At the beginning of my journey I was required to go to the ever dreaded psych eval. All the worry of “Am I too crazy?” “Am I ‘too damaged’ to have this surgery?” constantly vibrating in my brain. As I sit in the waiting room the ever-present voices of “you’re not good enough”, “you’re never going to be able to successfully do this” weighing so heavy on my heart. I was 351 pounds of pure unhappiness. This was my last hope, my last-ditch effort to be something other than what I was. It all rides on this one visit, this one eval to determine if I am worthy enough to have the life I dreamed of. My name gets called and I head back to the small room, to discuss my failure in life and pray to the eval gods that I can advance to the next level.
I sit down and my life story starts pouring out of me.
In my brain I’m screaming “SHUT UP!!!! DON’T SAY THAT!!!! DEAR GOD WOMAN, YOU’RE BLOWING IT!!” But I can’t stop. The cork has been pulled and there’s no putting it back in. I’m just spewing words like sludge. Toxic, soul wrenching, heart breaking words. I can’t take them back. They’re out there now, hanging like a black cloud of hate over my head. This is it. This is when they’re going to tell me, “thank you but you’re too crazy, have a nice day.” Any moment now I’m expecting the therapist to laugh me right out of her office.
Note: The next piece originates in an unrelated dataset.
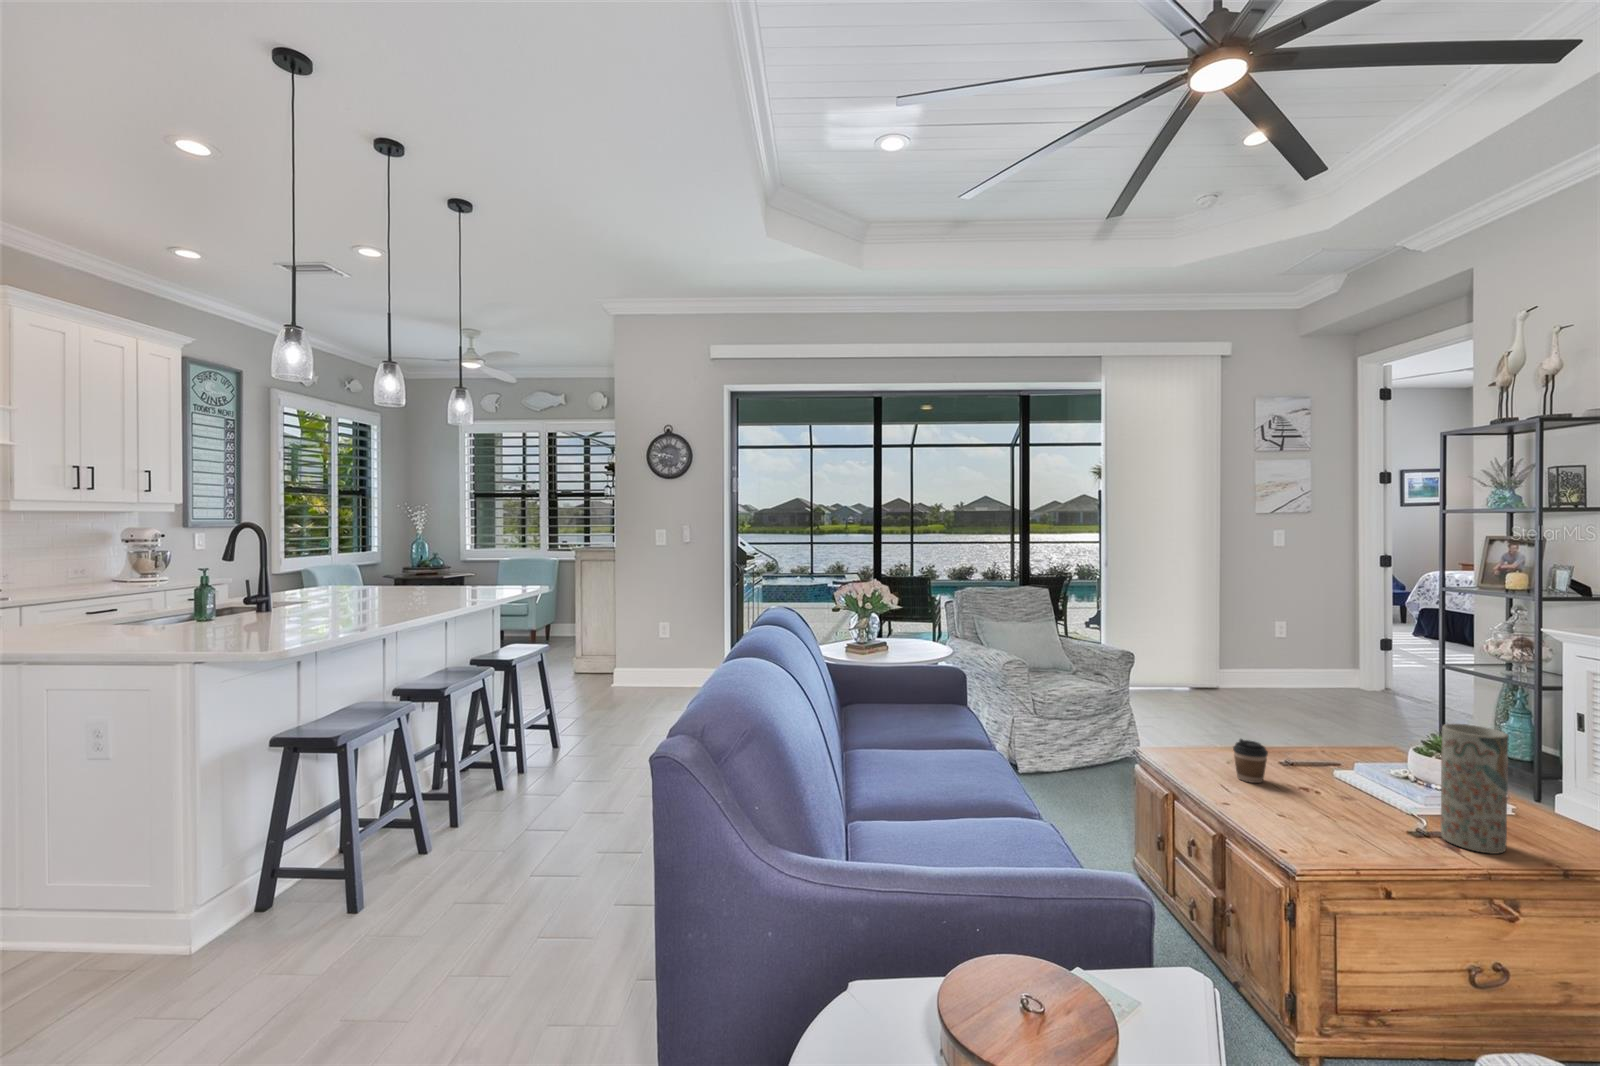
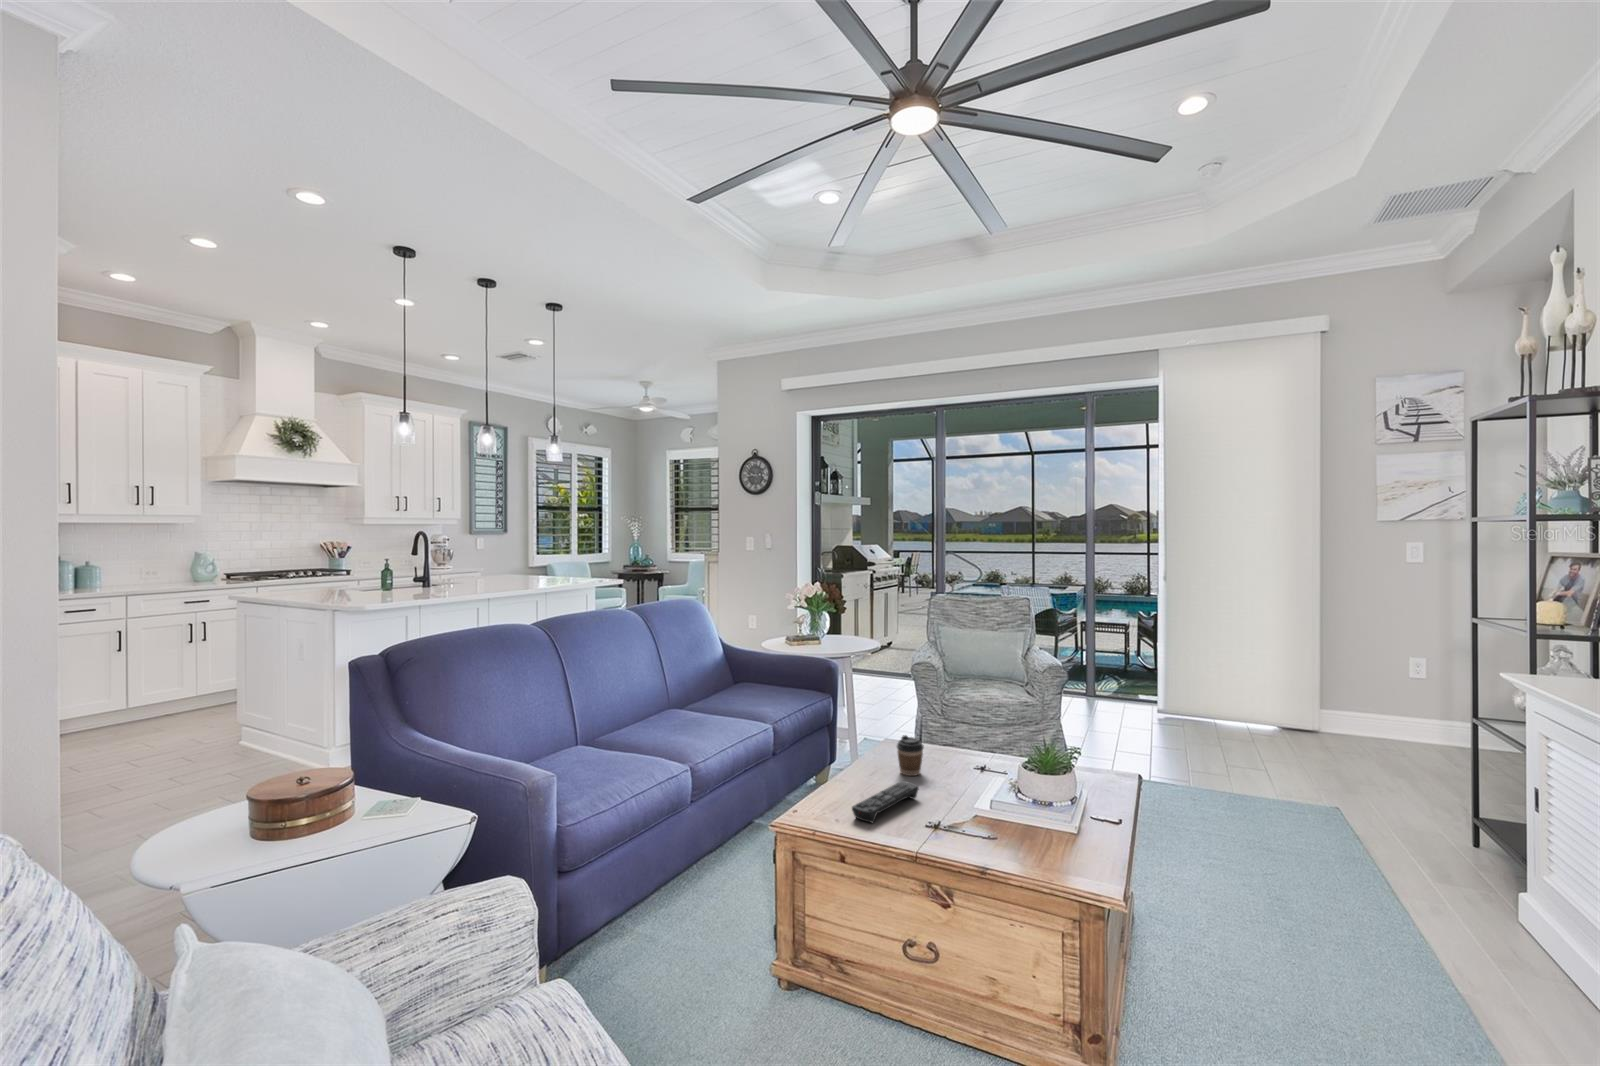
vase: present [1441,724,1509,854] -> none [933,728,978,847]
remote control: none [1306,790,1386,845] -> present [852,781,919,823]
I take a deep breath, let it out and wait for the guillotine to fall.
My therapist looks at me, dead in the eye, and says ” WOW!! You’re a PEACOCK!” I sit there staring at her like she has grown a second head. I’m lost, pondering what the hell that means in terms of my crazy. So I ask the most intelligent question known to man…..”What?” She smiles, I KNEW it. Here it comes. She’s about to say I’m some flighty bird.
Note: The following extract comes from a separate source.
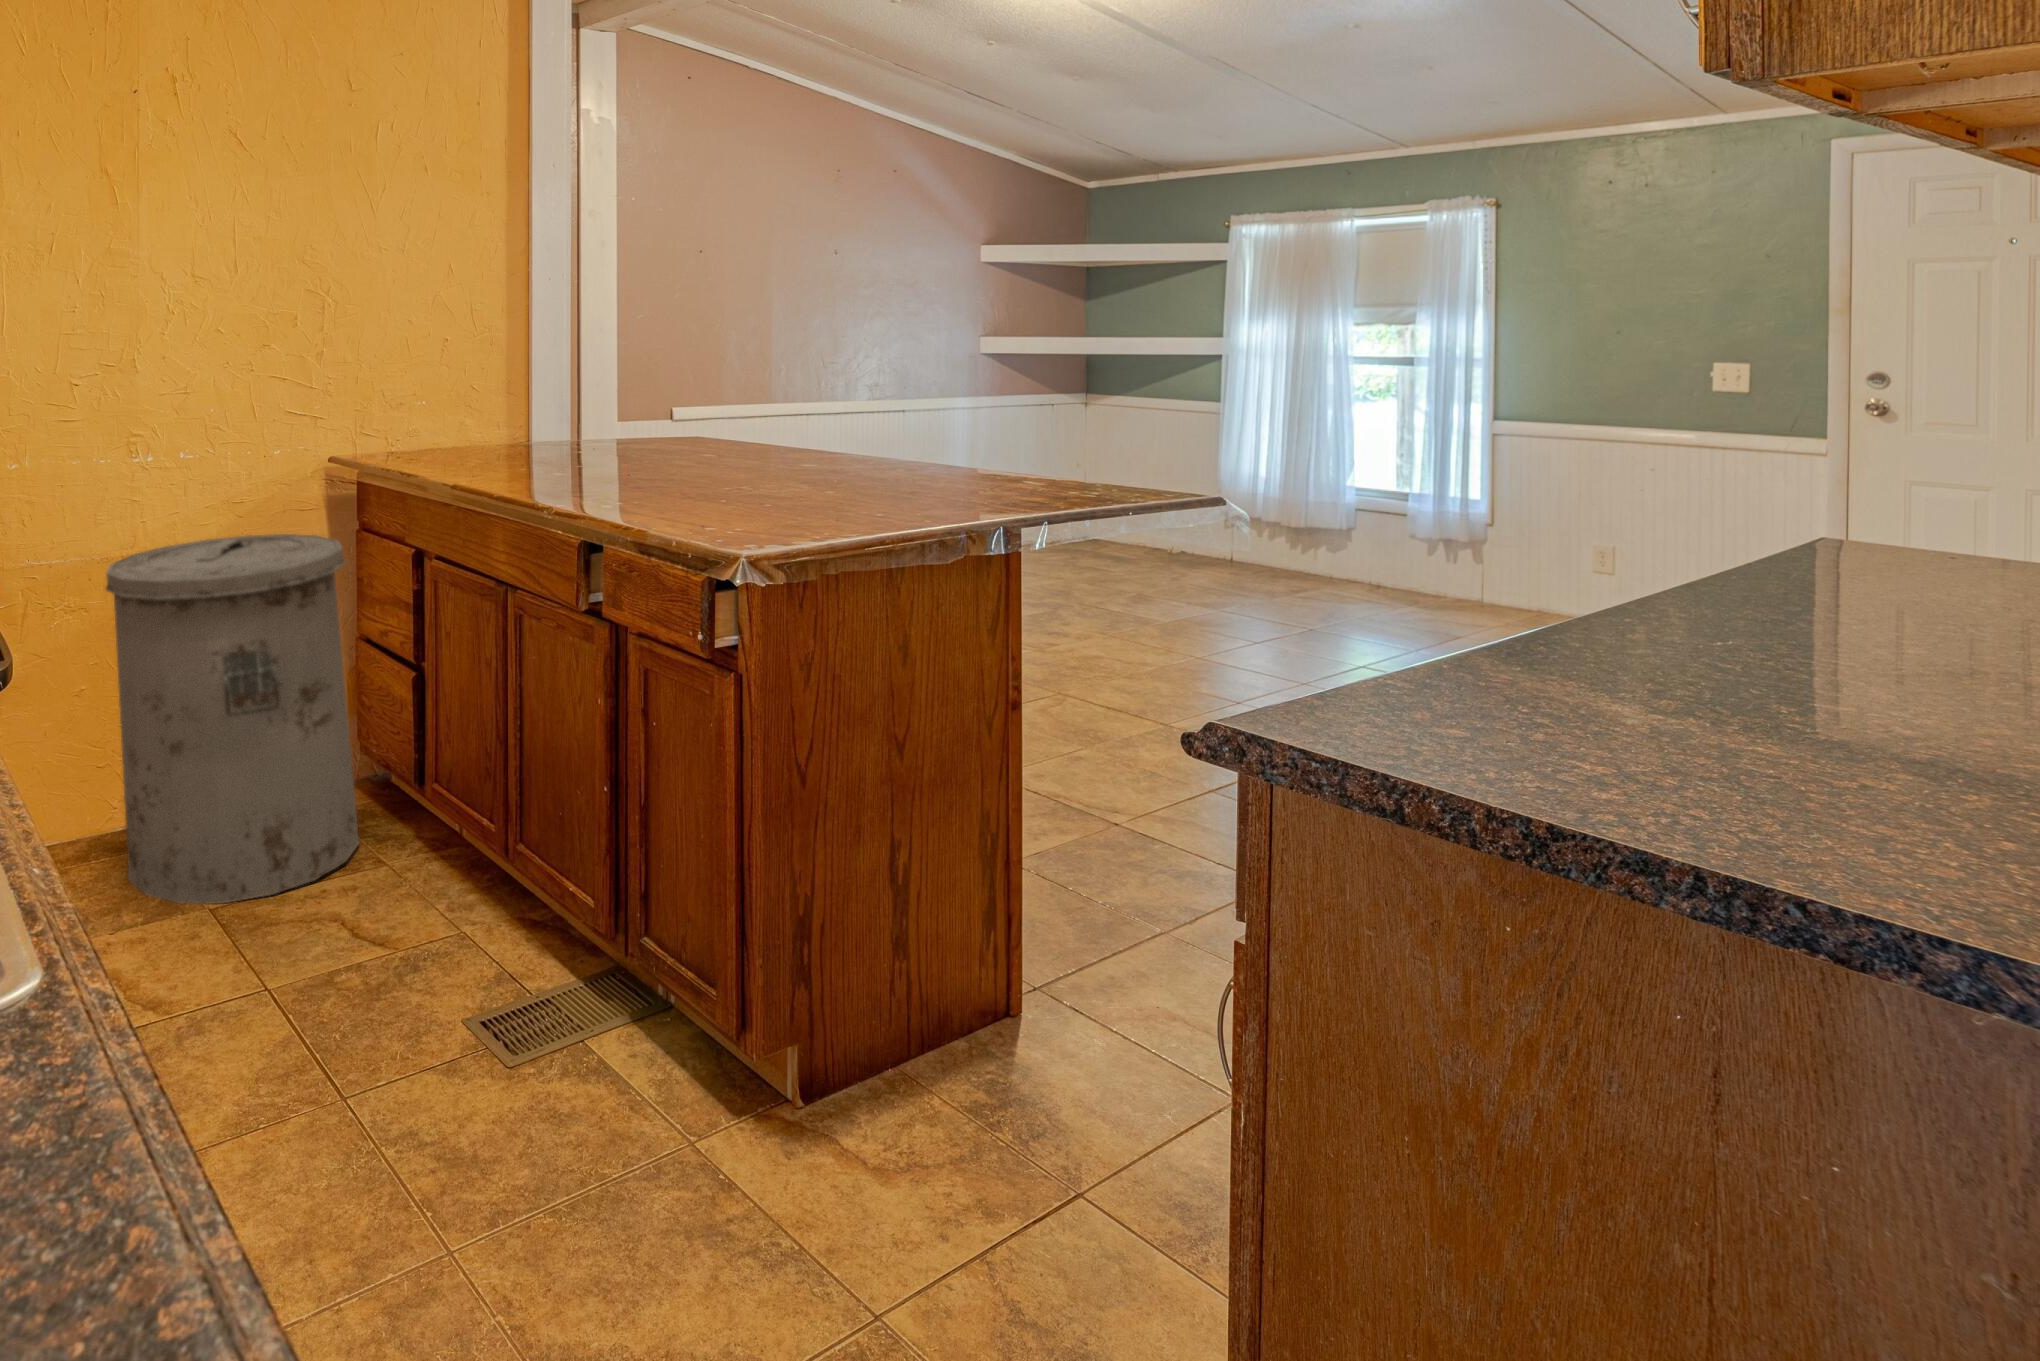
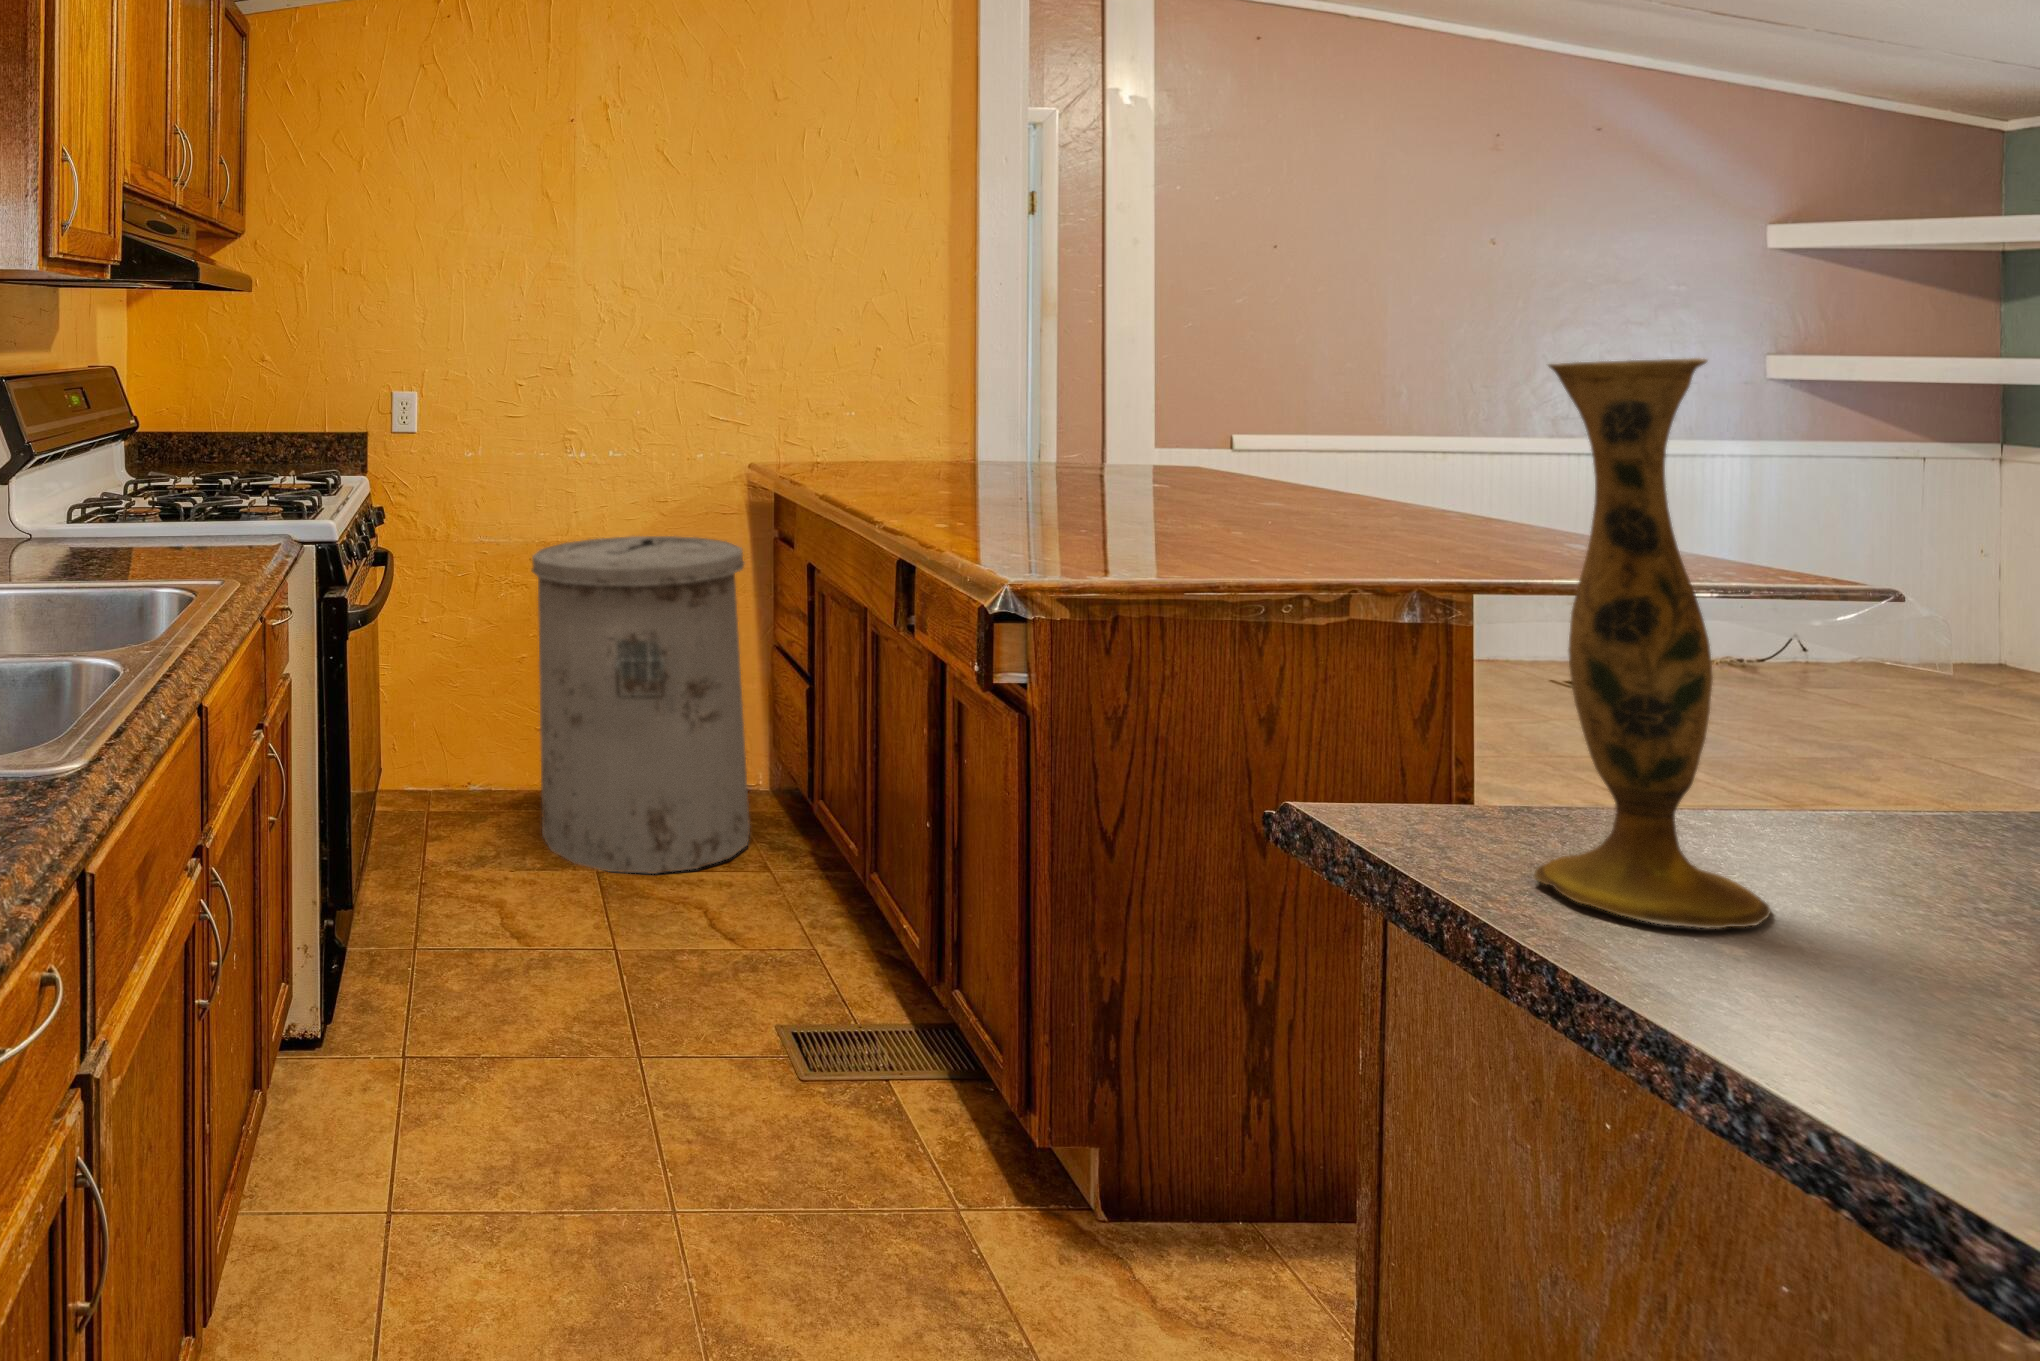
vase: none [1426,358,1588,776] -> present [1532,358,1770,928]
“You’re a PEACOCK! Peacocks eat toxic things like snakes and plants, and instead of it killing them it’s what makes them so beautiful and vibrant. So, Gail, you’re a peacock! You take all the toxic, nasty, dark, horrid things life throws at you and you turn it into something beautiful and vibrant”
Never in my life has anyone ever told me something so profound and strong. So lovely and kind. That was the day I became a PEACOCK. That was the day I decided NOTHING can stop me but me! That was the day I got my wings and flew for the first time!
I passed that psych eval. I found a love of therapy to help me navigate the toxic. I teach others how to fly, and together we’re going to turn the world into a beautiful place!